Soziales Projekt: Camino del Apu Ausangate

Förderbeginn:
2009

Hintergrund/Entstehungsgeschichte:

Um der Abwanderung junger Menschen entgegenzuwirken, entwickelten 2004 die indigenen Bewohner der Dörfer Chilca und Osefina das Projekt „Camino del Apu Ausangate“ – einem Trekking in der Region des Ausangate, mit 6384 m der vierthöchste Berg Perus. Dadurch soll die Bevölkerung dieser Region Teilhabe an der Tourismus-Wirtschaft erhalten. Herzstück des Projektes sind vier sehr komfortable Lodges auf Höhen zwischen 4300 und 4800 m. Die Zimmer sind mit Dusche und WC ausgestattet, die landestypische Verpflegung ist ausgezeichnet. Die Finanzierung des Projektes erfolgte mit kommunalem und privatem Kapital. Den Baugrund stellte die Dorfbevölkerung von Chilca zur Verfügung und nahm zusätzlich einen staatlichen Kredit auf. 

Ziele des Hauser-Engagements/Nutzen für die Region:

  • Ökonomische Fortschritte – Arbeitsplätze, Ausbildungsplätze, Einkünfte
  • Soziale Fortschritte – Wertschätzung der eigenen Kultur, Stärkung des Selbstbewusstsein, Eindämmung der Abwanderung
  • Arbeitsmöglichkeiten für Männer und Frauen: beim Trekking sind Männer die Begleiter, die Frauen verdienen durch den  Verkauf von Kunsthandwerk (z.B. Webarbeiten) 
  • Aufgrund der neuen Einnahmemöglichkeiten bleiben vermehrt junge Menschen in der Region, die Zerrüttung von Familien wird verhindert und der traditionelle Zusammenhalt der Familien bleibt erhalten.
  • Gewinne aus dem Projekt werden reinvestiert, wobei die Dorfbewohner gemeinsam über die Verwendung der Gelder entscheiden. 

 

Konkrete Maßnahmen/Aktionen:

  • Im September 2011 wurde Hauser Exkursionen für das Projekt „Camino del Apu Ausangate“, einem Lodge-Trekking mit Alpakahirten in Peru, der Travel One Nachhaltigkeitspreis für die Touristik verliehen.

Kooperationspartner:

Camino del Apu Ausangate SRLTDA            
www.andeanlodges.com

HANE Tours E.I.R.L.
Günter Hane
Peru
www.hanetours.com 

Ausblick/Perspektiven:

• Die Gemeinden versuchen, mit der Frankfurter Zoologischen Gesellschaft, die Region zum Naturschutzgebiet zu erklären, da hier eine seltene wilde Kleinkatzenart vorkommt. Die erste Hürde, die Anerkennung als reserva natural, ist bereits geschafft. 

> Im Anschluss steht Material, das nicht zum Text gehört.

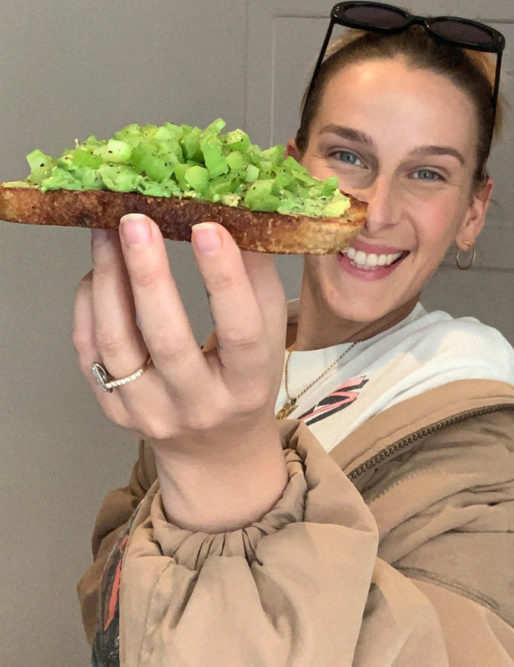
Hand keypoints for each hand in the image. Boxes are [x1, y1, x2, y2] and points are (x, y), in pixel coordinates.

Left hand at [73, 214, 288, 531]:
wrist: (214, 450)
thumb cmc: (245, 381)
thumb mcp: (270, 341)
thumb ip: (258, 284)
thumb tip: (240, 216)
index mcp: (248, 387)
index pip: (241, 333)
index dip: (225, 281)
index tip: (209, 228)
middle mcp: (200, 406)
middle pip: (168, 339)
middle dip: (149, 275)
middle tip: (137, 220)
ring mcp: (151, 414)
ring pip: (118, 344)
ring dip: (109, 282)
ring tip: (107, 233)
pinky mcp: (114, 412)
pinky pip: (90, 353)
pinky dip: (89, 306)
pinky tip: (98, 271)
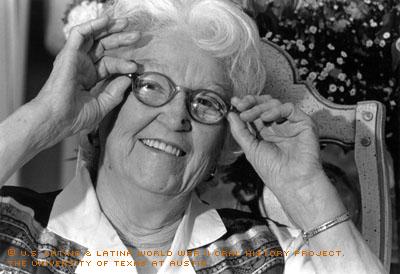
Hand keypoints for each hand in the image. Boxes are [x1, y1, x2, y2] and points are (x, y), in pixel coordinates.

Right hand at [33, 16, 139, 145]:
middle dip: (120, 39)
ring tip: (125, 23)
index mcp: (89, 77)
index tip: (137, 67)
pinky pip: (80, 34)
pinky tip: (107, 20)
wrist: (58, 120)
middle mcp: (82, 66)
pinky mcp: (68, 54)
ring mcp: (75, 59)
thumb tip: (127, 79)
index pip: (110, 64)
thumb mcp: (102, 106)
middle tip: (137, 36)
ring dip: (109, 28)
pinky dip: (93, 25)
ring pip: (93, 37)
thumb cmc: (75, 118)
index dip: (124, 64)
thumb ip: (115, 93)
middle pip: (103, 47)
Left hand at [227, 95, 323, 196]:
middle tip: (239, 105)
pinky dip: (276, 110)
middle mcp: (278, 126)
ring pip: (274, 104)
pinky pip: (289, 108)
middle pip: (264, 105)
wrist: (292, 182)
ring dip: (258, 107)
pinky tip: (264, 118)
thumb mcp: (250, 149)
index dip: (245, 106)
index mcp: (266, 132)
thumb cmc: (274, 171)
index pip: (255, 112)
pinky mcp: (304, 123)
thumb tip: (230, 115)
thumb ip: (240, 131)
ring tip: (247, 116)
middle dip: (250, 102)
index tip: (234, 103)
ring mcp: (290, 124)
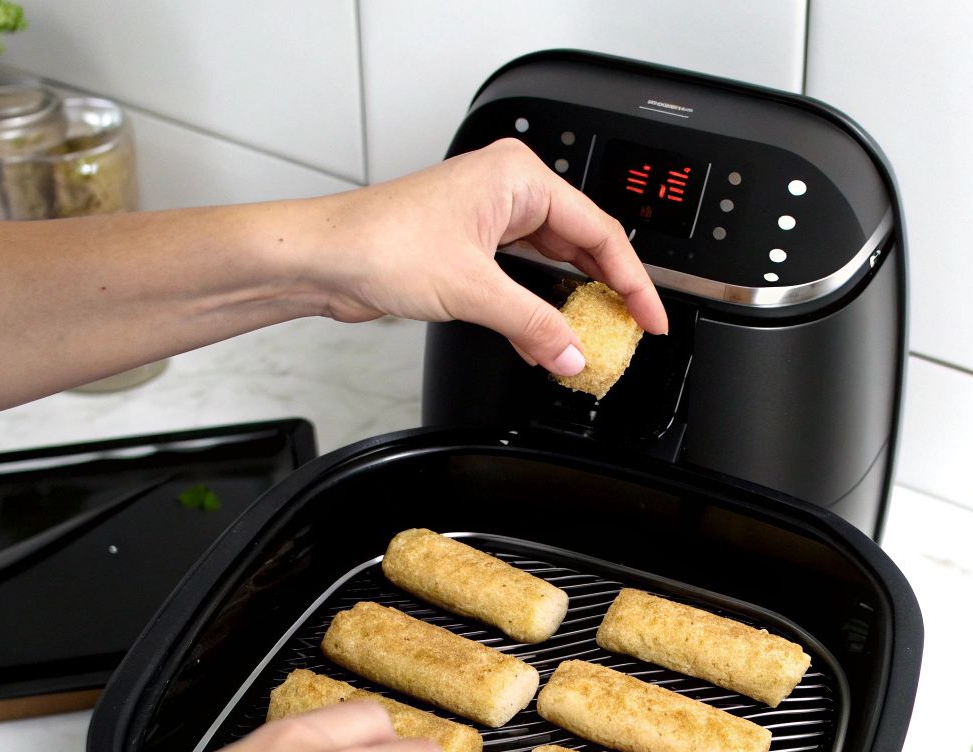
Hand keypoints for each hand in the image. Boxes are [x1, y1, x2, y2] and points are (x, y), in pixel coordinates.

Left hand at [308, 138, 669, 374]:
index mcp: (518, 178)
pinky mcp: (471, 247)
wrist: (322, 258)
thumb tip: (572, 353)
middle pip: (581, 245)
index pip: (598, 231)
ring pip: (553, 265)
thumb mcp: (472, 290)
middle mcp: (507, 191)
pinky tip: (548, 340)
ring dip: (570, 305)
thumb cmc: (379, 242)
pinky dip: (538, 311)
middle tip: (629, 332)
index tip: (650, 317)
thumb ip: (533, 325)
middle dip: (605, 292)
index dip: (632, 280)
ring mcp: (489, 219)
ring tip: (593, 341)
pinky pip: (524, 279)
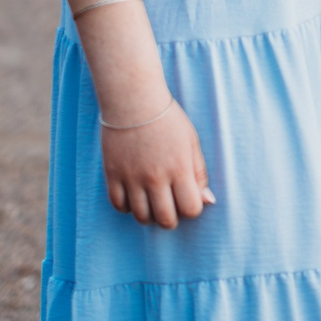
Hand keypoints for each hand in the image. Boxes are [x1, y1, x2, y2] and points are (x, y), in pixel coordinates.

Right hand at [100, 102, 213, 227]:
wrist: (134, 101)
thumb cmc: (168, 120)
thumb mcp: (192, 142)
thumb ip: (199, 174)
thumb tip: (207, 201)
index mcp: (180, 168)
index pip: (191, 209)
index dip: (192, 208)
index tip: (188, 199)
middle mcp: (156, 177)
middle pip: (166, 219)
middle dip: (171, 218)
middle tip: (170, 206)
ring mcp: (132, 178)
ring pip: (141, 217)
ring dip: (149, 215)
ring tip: (152, 202)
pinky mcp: (113, 175)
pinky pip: (118, 205)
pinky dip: (127, 207)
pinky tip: (134, 196)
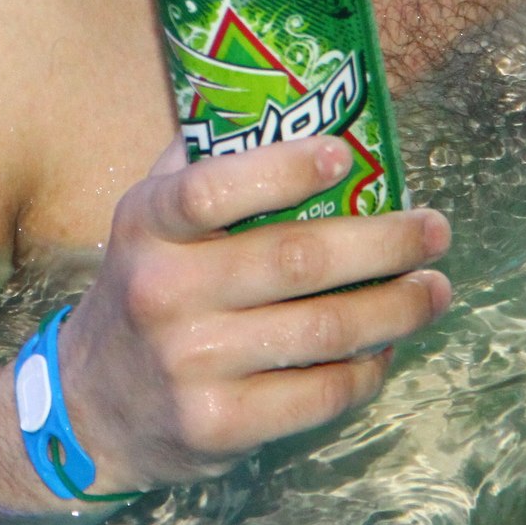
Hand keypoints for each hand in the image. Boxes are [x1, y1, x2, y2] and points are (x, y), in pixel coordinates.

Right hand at [53, 136, 451, 494]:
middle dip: (384, 243)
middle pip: (295, 259)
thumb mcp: (149, 218)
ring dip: (395, 309)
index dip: (282, 169)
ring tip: (434, 291)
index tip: (345, 154)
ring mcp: (191, 365)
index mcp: (147, 225)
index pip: (210, 190)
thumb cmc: (146, 287)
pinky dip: (366, 370)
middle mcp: (164, 293)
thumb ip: (204, 162)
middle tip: (434, 229)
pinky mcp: (220, 425)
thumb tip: (291, 99)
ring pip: (322, 331)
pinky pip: (318, 394)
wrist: (91, 407)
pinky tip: (385, 349)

• Das Areal soll so auch vor den Interessen nationaler & internationaler Minenfirmen geschützt werden. Diese Interessen sind in der Regel mit denen der Kleinbauern und Viehzüchtern in der Region nicht zu vereinbaren. Der Umweltschutz, der Schutz der Artenvielfalt und die Wahrung kultureller Werte drohen unterzugehen.

• Langfristig geplant ist eine Schlachterei, um Restaurants in Cusco mit Alpakafleisch zu beliefern. 

• In den Flüssen der Region wurden Forellen ausgesetzt. Sie dienen nicht nur der Selbstversorgung, es sollen auch Angellizenzen an Touristen vergeben werden.